Certes, il apporte la preuve que les ouvriers, comme les cadres il y a
dix ans, souhaitent sortir leurs enfants de ces zones de relégation que
sont devenues les ZEP. Mais les personnes sondées ne s'aperçoivent pas
qu'elles finissent par accepter une casse du service public d'éducation
qui rejoint totalement les propositions des principaux pédagogistes sur
l'autonomie et les pouvoirs du chef d'établissement.»
Anne
Coffinier, qui estime que les parents viennent chercher dans ses
établissements «une rigueur dans la manière d'apprendre, un goût de la
langue et de la beauté», veut «poser la seule question qui vaille:
qu'est-ce qui fait le cœur d'un service public d'éducation? »
A
Créer son école, on répond «la qualité», au risque de lui sacrifier
l'idée d'une Éducation nationale mêlant les futurs citoyens.
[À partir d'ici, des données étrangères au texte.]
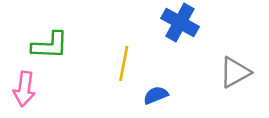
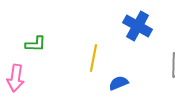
green L-shape: (50, 45) -> (36, 44), size x0.7

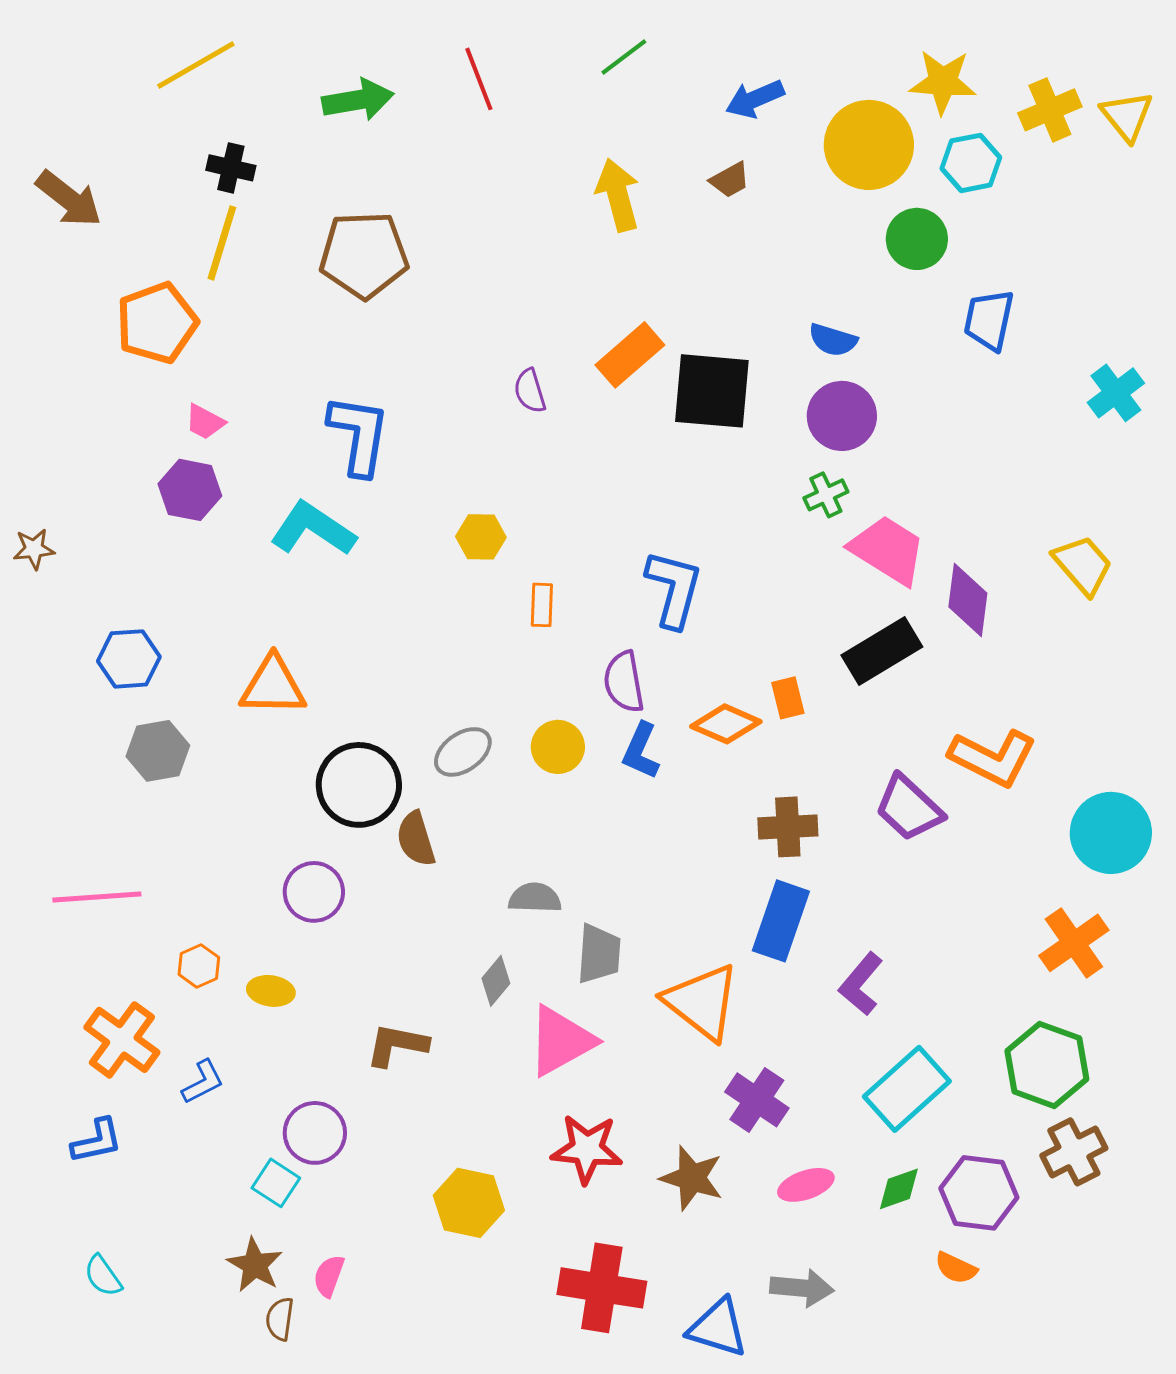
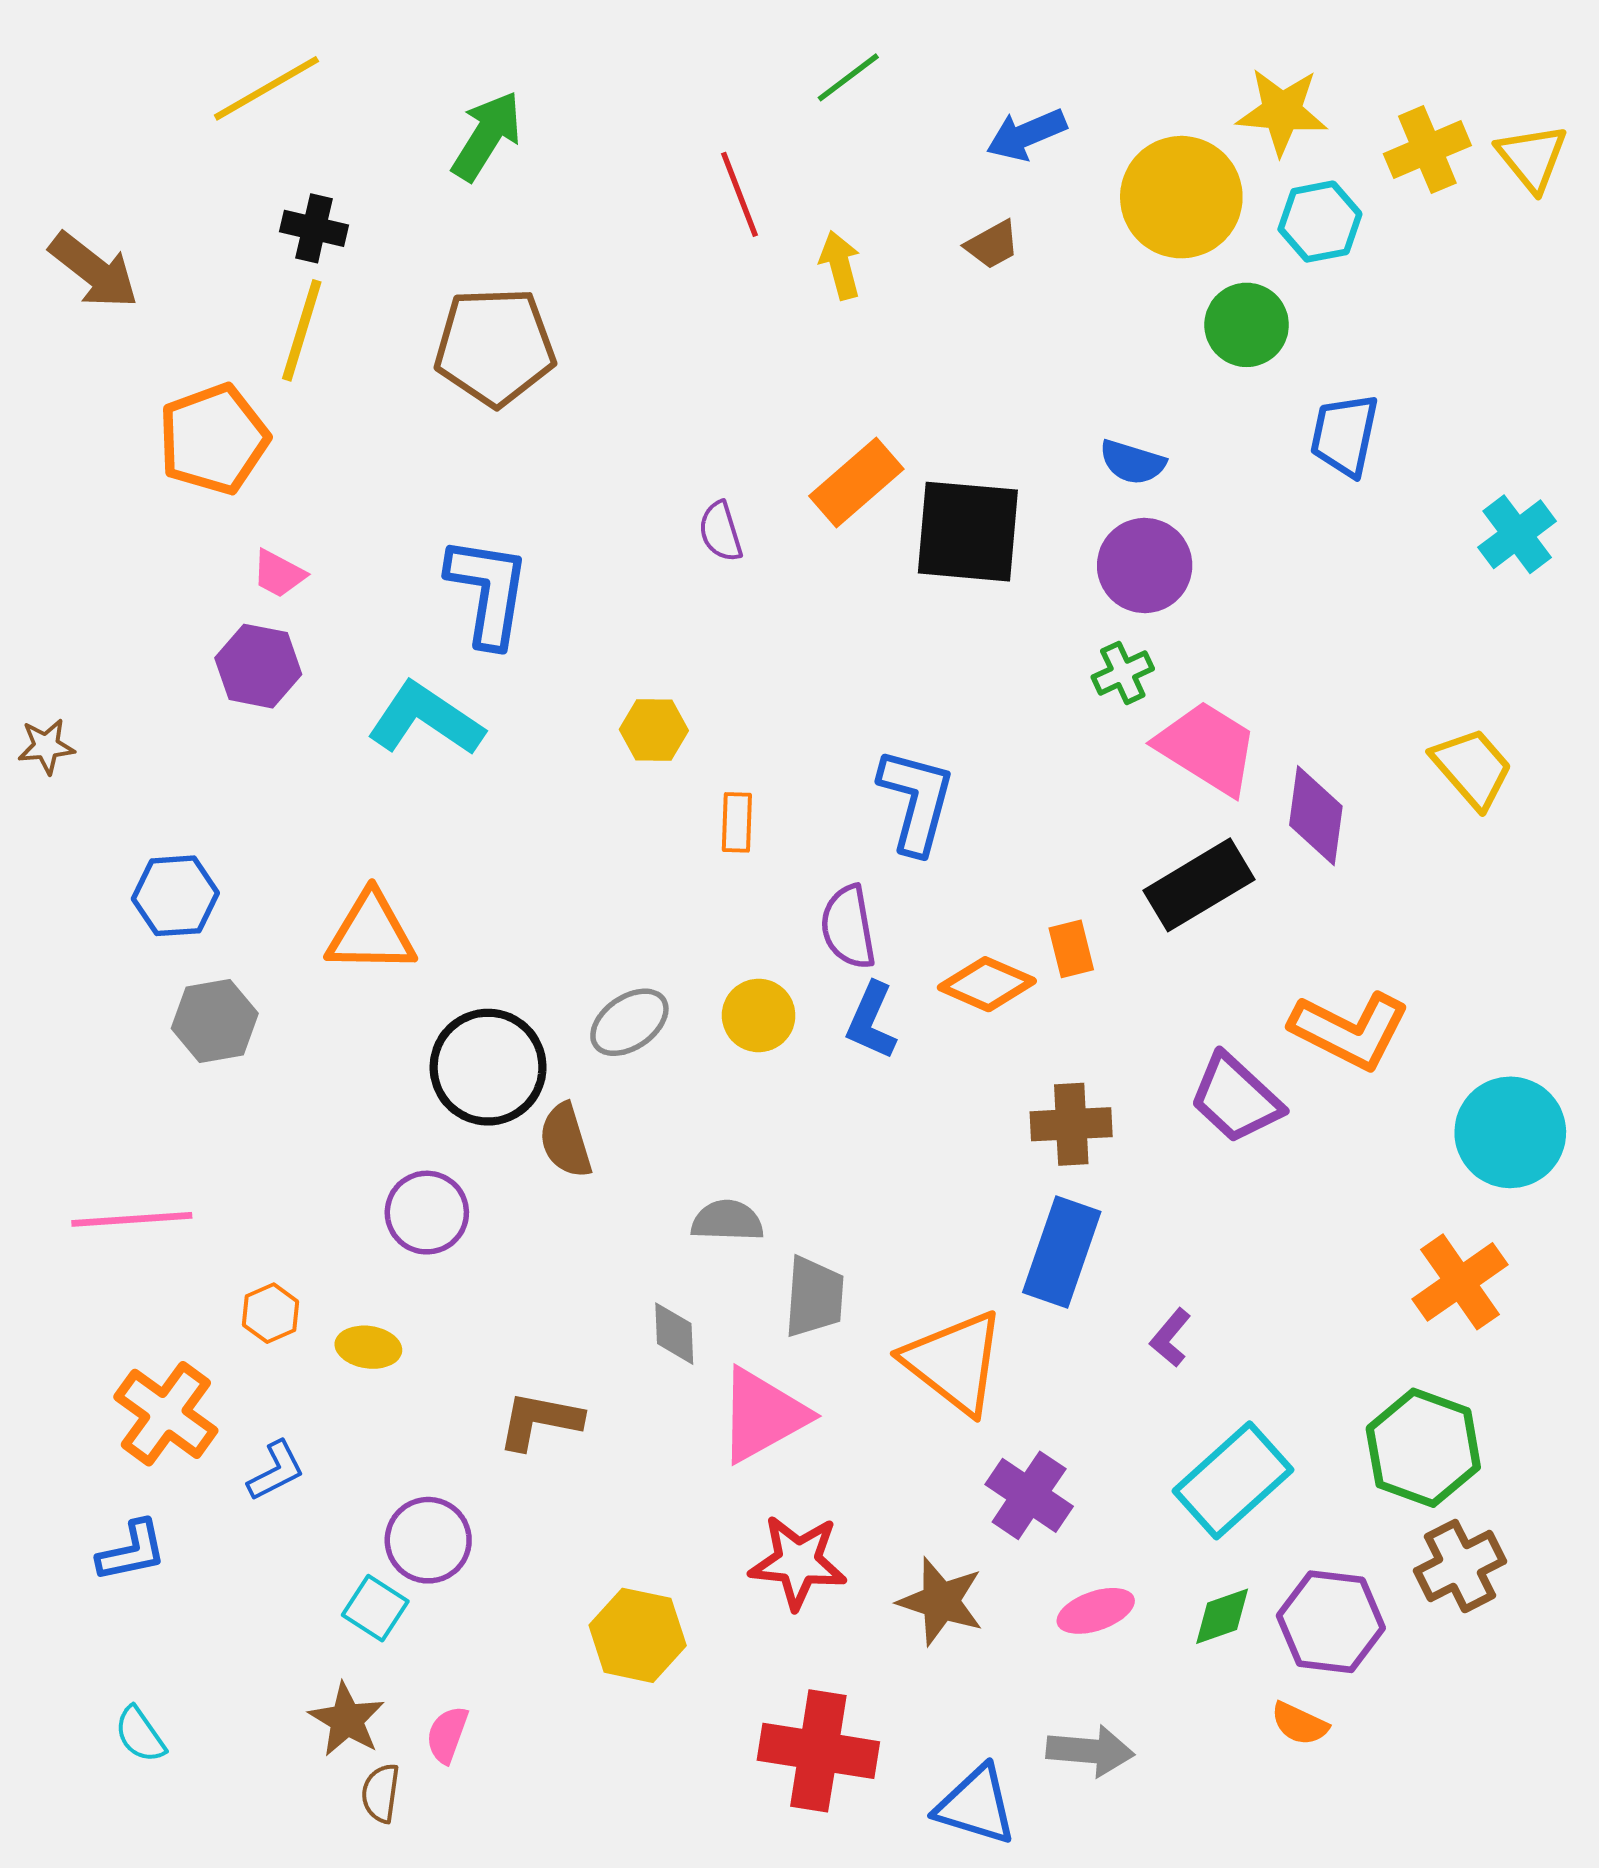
red line: (479, 79) -> (740, 194), moved
green arrow: (358, 100) -> (487, 136), turned -48
yellow arrow: (618, 195) -> (840, 265), size x0.7
gray diamond: (496, 981) -> (674, 1334), turned -42
purple L-shape: (861, 984) -> (1170, 1338), size x0.7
Chèque-éducation mode d'emploi
74% des personnes
interrogées se prononcent en faveur d'un financement du système éducatif
par le biais d'un chèque-éducation ou d'un crédit d'impôt. 84% des
ouvriers y seraient favorables, et 77% parmi les sympathisants du Parti
socialiste (88% pour les sympathisants NPA), alors qu'ils ne seraient
«que» 69% parmi les sympathisants de l'UMP (et 59% pour les proches du
Front national).
Le chèque-éducation est un système mis en avant
il y a déjà cinquante ans aux États-Unis, et notamment par le penseur
libéral Milton Friedman, qui fut son plus fervent défenseur. Il s'agit
d'un mode de financement dans lequel l'État remet aux parents
l'équivalent du coût de la scolarité de leur enfant. Libre à eux de le
dépenser dans l'établissement de leur choix. Un système qui revient donc
à abolir la frontière entre public, privé sous contrat et privé hors
contrat.
Ses premiers promoteurs en France furent Alain Madelin
et les cercles libéraux. Il est aujourd'hui défendu par une association
comme SOS Éducation
et fait partie du programme du Front national ou du Mouvement pour la
France de Philippe de Villiers.
Les personnes sondées ont-elles
compris les implications d'un tel choix? Le résultat prouve en tout cas
une défiance croissante envers le système tel qu'il est organisé.